Provide an exact copy of the lines from the beginning of the records through the line that includes "Sparepart Mesin DTF Universal", and of no others.
◆ ◆ ◆
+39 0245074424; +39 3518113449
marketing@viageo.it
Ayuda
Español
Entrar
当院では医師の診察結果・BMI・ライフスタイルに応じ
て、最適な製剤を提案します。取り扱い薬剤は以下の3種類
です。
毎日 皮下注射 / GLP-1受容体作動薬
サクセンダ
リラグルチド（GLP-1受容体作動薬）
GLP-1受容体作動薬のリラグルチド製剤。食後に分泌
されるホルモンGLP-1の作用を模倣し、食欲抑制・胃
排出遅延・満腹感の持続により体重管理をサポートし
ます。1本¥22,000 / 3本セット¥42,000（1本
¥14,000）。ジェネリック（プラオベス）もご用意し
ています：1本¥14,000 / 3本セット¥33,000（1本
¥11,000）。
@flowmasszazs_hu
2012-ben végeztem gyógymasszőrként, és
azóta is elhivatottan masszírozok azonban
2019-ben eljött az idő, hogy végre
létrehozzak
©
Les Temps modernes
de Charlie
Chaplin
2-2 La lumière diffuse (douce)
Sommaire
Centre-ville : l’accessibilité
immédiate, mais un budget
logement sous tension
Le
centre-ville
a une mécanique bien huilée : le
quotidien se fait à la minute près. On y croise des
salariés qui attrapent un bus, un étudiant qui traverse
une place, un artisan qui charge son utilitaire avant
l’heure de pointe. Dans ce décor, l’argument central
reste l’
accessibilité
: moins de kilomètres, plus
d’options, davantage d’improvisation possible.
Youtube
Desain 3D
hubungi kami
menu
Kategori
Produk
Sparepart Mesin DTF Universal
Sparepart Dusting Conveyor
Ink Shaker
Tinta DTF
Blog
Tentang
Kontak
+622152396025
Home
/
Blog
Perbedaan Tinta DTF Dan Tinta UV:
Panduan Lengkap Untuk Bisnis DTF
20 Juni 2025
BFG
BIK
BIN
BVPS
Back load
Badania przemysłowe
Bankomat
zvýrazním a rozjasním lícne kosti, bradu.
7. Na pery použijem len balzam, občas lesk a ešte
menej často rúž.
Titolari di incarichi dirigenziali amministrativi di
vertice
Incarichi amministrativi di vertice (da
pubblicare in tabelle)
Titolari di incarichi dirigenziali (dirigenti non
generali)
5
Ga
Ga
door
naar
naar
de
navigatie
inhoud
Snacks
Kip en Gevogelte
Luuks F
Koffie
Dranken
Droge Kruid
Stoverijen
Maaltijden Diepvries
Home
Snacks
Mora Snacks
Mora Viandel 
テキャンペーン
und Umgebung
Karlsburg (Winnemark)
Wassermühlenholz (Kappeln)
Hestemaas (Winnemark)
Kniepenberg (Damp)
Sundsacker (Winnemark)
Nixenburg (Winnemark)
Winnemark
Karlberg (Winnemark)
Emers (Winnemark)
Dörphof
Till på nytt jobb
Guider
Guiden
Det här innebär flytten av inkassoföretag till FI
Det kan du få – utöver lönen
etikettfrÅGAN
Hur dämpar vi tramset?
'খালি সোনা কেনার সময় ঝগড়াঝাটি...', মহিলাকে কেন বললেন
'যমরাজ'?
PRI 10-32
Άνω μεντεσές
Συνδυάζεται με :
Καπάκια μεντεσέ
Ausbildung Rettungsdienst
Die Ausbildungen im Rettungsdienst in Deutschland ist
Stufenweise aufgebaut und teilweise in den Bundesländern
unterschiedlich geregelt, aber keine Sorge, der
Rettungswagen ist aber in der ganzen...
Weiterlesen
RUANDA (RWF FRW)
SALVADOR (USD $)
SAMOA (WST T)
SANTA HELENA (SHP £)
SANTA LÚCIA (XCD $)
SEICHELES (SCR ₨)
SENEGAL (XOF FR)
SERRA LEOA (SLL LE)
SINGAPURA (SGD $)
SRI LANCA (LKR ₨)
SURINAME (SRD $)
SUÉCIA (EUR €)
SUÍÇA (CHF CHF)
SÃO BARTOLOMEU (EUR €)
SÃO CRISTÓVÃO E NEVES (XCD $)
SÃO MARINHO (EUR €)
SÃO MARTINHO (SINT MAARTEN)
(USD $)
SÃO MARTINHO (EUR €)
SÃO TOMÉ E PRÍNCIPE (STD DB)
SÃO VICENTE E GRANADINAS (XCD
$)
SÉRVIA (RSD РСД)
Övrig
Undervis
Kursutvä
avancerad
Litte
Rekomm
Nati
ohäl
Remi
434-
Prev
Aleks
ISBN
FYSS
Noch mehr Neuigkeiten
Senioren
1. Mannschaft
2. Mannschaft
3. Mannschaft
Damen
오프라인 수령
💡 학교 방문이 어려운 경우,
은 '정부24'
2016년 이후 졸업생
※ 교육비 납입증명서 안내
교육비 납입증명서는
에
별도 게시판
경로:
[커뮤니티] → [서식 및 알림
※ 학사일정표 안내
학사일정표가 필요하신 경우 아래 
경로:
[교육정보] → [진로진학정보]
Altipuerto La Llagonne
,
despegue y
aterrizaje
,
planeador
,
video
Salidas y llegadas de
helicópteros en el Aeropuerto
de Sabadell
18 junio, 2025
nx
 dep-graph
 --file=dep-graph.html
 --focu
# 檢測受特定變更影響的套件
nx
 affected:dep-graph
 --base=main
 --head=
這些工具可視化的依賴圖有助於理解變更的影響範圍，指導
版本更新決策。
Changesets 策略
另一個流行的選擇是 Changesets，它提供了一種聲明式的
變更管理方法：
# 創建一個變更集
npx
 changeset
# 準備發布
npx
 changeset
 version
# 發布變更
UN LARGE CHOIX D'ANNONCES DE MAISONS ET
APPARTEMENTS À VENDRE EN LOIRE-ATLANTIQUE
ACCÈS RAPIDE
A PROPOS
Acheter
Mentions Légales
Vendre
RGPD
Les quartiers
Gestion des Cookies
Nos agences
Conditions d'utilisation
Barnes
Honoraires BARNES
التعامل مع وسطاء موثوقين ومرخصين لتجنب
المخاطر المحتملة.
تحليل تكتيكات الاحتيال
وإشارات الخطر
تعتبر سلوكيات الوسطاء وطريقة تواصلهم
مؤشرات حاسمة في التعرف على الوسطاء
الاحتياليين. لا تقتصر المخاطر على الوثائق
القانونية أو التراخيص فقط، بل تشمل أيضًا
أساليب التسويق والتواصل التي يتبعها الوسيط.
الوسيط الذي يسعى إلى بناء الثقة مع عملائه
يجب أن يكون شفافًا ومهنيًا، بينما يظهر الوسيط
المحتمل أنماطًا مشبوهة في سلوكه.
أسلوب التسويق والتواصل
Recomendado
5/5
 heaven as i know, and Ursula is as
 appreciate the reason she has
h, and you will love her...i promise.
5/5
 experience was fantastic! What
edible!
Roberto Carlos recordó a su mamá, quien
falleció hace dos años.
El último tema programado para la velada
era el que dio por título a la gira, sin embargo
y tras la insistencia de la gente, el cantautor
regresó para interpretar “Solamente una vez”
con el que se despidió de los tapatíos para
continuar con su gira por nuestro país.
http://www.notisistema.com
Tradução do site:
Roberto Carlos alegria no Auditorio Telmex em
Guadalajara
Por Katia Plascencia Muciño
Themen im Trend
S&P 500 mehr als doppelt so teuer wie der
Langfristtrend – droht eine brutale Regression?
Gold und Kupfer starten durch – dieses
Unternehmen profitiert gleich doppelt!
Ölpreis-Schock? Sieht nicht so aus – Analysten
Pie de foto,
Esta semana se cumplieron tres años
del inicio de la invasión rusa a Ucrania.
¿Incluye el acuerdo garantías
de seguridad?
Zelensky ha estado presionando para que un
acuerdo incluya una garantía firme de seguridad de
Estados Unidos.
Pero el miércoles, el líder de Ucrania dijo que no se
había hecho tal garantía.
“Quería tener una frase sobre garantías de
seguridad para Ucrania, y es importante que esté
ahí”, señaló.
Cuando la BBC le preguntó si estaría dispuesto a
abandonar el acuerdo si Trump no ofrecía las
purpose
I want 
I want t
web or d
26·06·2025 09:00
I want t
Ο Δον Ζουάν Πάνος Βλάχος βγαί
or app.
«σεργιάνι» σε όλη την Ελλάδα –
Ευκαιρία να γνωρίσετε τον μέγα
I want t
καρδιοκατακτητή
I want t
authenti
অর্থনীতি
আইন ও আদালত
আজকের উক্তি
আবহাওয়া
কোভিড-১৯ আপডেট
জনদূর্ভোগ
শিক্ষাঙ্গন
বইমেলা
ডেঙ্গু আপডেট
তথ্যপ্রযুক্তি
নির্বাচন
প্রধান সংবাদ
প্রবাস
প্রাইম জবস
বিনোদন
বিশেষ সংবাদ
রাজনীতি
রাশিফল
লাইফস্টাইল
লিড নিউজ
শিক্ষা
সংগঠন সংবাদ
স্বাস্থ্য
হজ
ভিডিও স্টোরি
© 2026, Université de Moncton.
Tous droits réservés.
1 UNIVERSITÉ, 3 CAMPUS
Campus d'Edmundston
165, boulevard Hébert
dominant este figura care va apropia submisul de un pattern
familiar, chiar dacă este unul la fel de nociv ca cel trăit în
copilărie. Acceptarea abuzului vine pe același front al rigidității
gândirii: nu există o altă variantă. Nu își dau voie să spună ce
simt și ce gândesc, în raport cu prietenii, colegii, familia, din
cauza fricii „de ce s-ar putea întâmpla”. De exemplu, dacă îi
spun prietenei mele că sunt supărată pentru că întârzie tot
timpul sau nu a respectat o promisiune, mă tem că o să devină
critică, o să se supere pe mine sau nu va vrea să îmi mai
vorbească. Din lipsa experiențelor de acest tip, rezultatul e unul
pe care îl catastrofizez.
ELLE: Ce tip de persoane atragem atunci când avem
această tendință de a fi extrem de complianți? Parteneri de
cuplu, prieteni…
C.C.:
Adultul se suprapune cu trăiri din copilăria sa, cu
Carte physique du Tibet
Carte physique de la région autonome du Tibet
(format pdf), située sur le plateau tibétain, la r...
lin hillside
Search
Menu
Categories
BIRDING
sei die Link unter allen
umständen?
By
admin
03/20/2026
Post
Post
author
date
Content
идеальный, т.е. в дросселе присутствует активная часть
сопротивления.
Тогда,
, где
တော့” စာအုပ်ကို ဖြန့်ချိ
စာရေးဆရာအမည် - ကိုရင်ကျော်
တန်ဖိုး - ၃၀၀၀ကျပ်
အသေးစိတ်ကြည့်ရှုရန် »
◆ ◆ ◆
• Exercise response:
+39 0245074424; +39 3518113449
marketing@viageo.it
Ayuda
Español
Entrar
当院では医師の診察結果・BMI・ライフスタイルに応じ
て、最適な製剤を提案します。取り扱い薬剤は以下の3種類
です。
毎日 皮下注射 / GLP-1受容体作動薬
サクセンダ
リラグルチド（GLP-1受容体作動薬）
GLP-1受容体作動薬のリラグルチド製剤。食後に分泌
されるホルモンGLP-1の作用を模倣し、食欲抑制・胃
排出遅延・満腹感の持続により体重管理をサポートし
ます。1本¥22,000 / 3本セット¥42,000（1本
¥14,000）。ジェネリック（プラオベス）もご用意し
ています：1本¥14,000 / 3本セット¥33,000（1本
¥11,000）。
@flowmasszazs_hu
2012-ben végeztem gyógymasszőrként, és
azóta is elhivatottan masszírozok azonban
2019-ben eljött az idő, hogy végre
létrehozzak
©
Les Temps modernes
de Charlie
Chaplin
2-2 La lumière diffuse (douce)
Sommaire
Centre-ville : l’accessibilité
immédiate, mais un budget
logement sous tension
Le
centre-ville
a une mécanique bien huilée : le
quotidien se fait à la minute près. On y croise des
salariés qui attrapent un bus, un étudiant qui traverse
une place, un artisan qui charge son utilitaire avant
l’heure de pointe. Dans ce décor, l’argument central
reste l’
accessibilité
: moins de kilomètres, plus
d’options, davantage d’improvisation possible.
Youtube
Desain 3D
hubungi kami
menu
Kategori
Produk
Sparepart Mesin DTF Universal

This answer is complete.